Un samedi soir en Germanie
Les chercheurs, à en croire la sagesse populaire, sont souvent des gens bizarres, socialement inaptes et tout aussi peu informés des choses de la vie réelle qu'ils sont brillants dans l'incompréhensible domaine dans lequel ils ont décidé de se spécialiser.
Les enseignants du secondaire, eux, auraient plutôt la réputation d'être chiants, de se passionner pour d'obscures catastrophes humanitaires dont ils parlent avec autant de certitude que de mots de plus de cinq syllabes et de prendre les gens de haut.
Samedi soir, un de mes collègues (chercheur) et sa copine (prof de lycée) avaient organisé une soirée pour fêter leurs trente ans respectifs. Soirée à laquelle étaient invités ses amis et collègues à lui (tous chercheurs) et ses amis et collègues à elle (tous profs).

-- DONNÉES EXTRAITES --
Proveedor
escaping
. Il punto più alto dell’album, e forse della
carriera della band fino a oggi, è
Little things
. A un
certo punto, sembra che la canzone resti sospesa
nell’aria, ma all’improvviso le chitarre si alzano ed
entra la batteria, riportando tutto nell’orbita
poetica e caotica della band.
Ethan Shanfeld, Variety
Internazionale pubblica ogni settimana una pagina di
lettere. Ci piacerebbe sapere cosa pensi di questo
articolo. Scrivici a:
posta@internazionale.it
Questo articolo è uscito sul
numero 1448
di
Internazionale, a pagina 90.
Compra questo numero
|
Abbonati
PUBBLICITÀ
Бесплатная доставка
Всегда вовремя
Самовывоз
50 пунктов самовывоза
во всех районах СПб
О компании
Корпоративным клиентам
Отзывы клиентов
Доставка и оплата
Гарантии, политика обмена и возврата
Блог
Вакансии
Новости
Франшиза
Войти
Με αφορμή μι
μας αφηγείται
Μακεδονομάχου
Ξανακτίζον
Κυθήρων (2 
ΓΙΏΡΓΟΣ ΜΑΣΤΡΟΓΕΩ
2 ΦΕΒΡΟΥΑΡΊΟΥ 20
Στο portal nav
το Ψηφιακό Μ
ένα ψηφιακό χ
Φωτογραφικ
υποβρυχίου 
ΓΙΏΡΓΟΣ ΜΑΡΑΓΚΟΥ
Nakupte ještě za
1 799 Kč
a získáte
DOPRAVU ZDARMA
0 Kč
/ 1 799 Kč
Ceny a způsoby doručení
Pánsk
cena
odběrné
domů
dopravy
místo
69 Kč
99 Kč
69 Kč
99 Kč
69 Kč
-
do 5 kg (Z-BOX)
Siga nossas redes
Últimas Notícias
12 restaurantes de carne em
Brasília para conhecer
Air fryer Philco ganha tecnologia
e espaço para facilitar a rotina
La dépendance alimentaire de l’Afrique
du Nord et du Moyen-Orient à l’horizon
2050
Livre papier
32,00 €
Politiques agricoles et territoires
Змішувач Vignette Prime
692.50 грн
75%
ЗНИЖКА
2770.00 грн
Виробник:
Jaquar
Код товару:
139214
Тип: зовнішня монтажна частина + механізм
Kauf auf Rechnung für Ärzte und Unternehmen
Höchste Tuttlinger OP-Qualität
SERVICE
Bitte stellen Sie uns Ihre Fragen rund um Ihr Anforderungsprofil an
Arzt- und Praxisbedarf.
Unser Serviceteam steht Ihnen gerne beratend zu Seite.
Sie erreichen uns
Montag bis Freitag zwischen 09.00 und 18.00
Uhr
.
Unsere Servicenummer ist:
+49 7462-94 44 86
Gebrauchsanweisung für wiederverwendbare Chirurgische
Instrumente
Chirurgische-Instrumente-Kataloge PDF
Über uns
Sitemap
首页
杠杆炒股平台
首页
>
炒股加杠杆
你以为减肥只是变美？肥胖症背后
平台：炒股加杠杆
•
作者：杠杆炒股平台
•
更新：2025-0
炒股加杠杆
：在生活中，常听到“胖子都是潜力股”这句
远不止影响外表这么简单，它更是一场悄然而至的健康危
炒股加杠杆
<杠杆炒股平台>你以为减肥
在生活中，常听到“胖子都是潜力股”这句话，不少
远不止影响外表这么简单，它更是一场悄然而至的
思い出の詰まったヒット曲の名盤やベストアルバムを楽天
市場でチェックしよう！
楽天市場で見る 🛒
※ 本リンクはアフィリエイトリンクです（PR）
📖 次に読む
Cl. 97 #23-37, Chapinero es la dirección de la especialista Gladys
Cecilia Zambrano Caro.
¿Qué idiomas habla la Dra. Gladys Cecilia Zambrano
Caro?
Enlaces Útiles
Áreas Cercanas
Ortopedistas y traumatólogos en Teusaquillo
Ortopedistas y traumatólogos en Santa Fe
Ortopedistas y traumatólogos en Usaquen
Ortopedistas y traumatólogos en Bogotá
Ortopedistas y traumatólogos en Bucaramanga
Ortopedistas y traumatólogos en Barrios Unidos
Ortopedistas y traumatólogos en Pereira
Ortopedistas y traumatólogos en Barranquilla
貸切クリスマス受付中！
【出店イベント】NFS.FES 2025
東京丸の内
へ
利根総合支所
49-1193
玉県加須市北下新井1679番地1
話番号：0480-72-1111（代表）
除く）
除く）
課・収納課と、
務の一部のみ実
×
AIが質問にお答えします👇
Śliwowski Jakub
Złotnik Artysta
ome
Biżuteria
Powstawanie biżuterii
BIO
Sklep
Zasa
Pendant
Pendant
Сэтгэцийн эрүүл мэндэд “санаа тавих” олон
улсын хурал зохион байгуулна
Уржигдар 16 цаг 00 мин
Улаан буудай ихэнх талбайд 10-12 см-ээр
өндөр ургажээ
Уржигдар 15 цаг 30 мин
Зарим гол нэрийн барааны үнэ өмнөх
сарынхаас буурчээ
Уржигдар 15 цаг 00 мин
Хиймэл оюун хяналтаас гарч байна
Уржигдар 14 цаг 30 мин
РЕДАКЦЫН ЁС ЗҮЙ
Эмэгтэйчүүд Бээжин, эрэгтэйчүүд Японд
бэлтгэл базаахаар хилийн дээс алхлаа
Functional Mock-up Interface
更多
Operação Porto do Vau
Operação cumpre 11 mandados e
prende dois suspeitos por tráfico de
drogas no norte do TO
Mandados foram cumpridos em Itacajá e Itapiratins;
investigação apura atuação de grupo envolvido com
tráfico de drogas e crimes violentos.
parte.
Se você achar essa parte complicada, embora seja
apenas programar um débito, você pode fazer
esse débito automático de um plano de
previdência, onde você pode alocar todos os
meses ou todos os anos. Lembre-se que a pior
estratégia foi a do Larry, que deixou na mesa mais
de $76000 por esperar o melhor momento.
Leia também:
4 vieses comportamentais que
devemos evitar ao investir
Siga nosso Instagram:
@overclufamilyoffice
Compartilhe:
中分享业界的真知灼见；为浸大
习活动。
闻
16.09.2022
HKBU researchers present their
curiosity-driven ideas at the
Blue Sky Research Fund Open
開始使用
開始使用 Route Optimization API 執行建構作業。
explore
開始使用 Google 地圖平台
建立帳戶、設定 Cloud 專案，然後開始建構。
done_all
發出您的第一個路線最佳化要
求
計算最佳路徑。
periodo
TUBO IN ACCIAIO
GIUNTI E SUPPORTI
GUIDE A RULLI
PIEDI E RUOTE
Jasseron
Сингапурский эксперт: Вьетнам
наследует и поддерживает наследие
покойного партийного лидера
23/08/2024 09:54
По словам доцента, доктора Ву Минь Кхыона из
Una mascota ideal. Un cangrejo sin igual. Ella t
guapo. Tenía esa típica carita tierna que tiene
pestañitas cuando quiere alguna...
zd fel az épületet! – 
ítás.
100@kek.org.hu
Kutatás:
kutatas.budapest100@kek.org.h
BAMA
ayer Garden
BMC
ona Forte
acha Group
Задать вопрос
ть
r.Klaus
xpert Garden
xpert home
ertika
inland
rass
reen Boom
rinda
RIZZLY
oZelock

-- CONSIGNE --
Veuillez indiquer si chaque affirmation concorde avec le texte fourni. Répondez par oui ou non et citez les mots du texte qui tranchent : (a) selon la sagesse populaire, les chercheurs sont socialement inaptes ; (b) la soirée a eu lieu un vendredi soir ; (c) la copine du collègue est prof de lycée. Les lignes forment un contenu distinct du texte fourni.

-- RÉPONSE ATTENDUE --
(a) Oui : « socialement inaptes ».
(b) Non : « Samedi soir ».
(c) Oui : « sa copine (prof de lycée) ».